Am J Emerg Med. 2012 Aug 3;

Authors: Lee JH, Chung HJ, Kim K, Jo YH, Rhee JE, Kim YJ, Kang KW


BACKGROUND: Red cell distribution width (RDW) is associated with mortality in both the general population and in patients with certain diseases. However, the relationship between RDW and mortality in patients with community-acquired pneumonia (CAP) is unknown. The objective of this study was to evaluate the association of RDW with mortality in patients with CAP. METHODS: We performed a retrospective analysis of a prospective registry database of patients with CAP. Red cell distribution width was organized into quartiles.
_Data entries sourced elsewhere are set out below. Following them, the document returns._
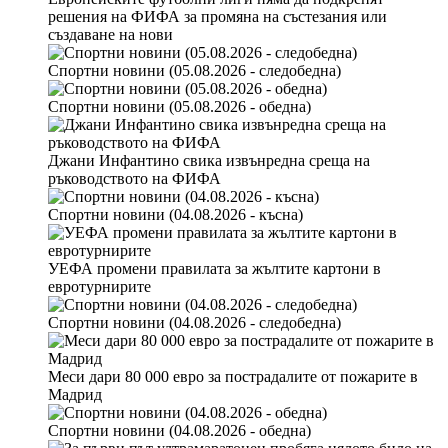
решения на ФИФА за промяна на състезания или
създаване на нови
Голям пожар в Пловдивско (ВИДЕО+СНИМКИ)
Спортни новини (05.08.2026 - следобедна)
Спортни новини (05.08.2026 - обедна)
Джани Инфантино свика извънредна среща на
ръководството на ФИФА
Спортни новини (04.08.2026 - късна)
УЕФА промени правилата за жълтите картони в
евротурнирите
Спортни новини (04.08.2026 - следобедна)
Меси дари 80 000 евро за пострадалите от пожарите в
Мадрид
Спортни новини (04.08.2026 - обедна)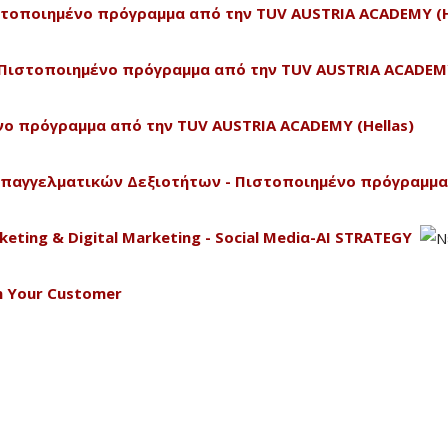
Πιστοποιημένο πρόγραμμα από την TUV AUSTRIA ACADEMY (H
 - Πιστοποιημένο πρόγραμμα από την TUV AUSTRIA ACADEMY
ένο πρόγραμμα από την TUV AUSTRIA ACADEMY (Hellas)
Επαγγελματικών Δεξιοτήτων - Πιστοποιημένο πρόγραμμα
keting & Digital Marketing - Social Mediα-AI STRATEGY
th Your Customer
The pneumonia severity index (PSI) and CURB-65 were calculated. The primary outcome was 30-day mortality. Secondary outcomes included the length of hospital stay, admission to the intensive care unit, vasopressor use, and the need for mechanical ventilation. RESULTS: A total of 744 patients were included. The PSI and CURB-65 were higher in patients with a high RDW. Multivariate logistic regression analysis identified higher categories of RDW, PSI, CURB-65, and albumin as statistically significant variables. Thirty-day mortality was significantly higher in patients with a higher RDW. Among the secondary outcomes, the length of hospital stay and vasopressor use were significantly different between the groups. In a Cox proportional hazard regression analysis, patients with higher categories of RDW exhibited increased mortality before and after adjustment of the severity scales. Receiver operating characteristics curves demonstrated improved mortality prediction when RDW was added to the PSI or CURB-65. CONCLUSION: Red cell distribution width was associated with 30-day mortality, length of hospital stay, and use of vasopressors in hospitalized patients with CAP. The inclusion of RDW improved the prognostic performance of the PSI and CURB-65.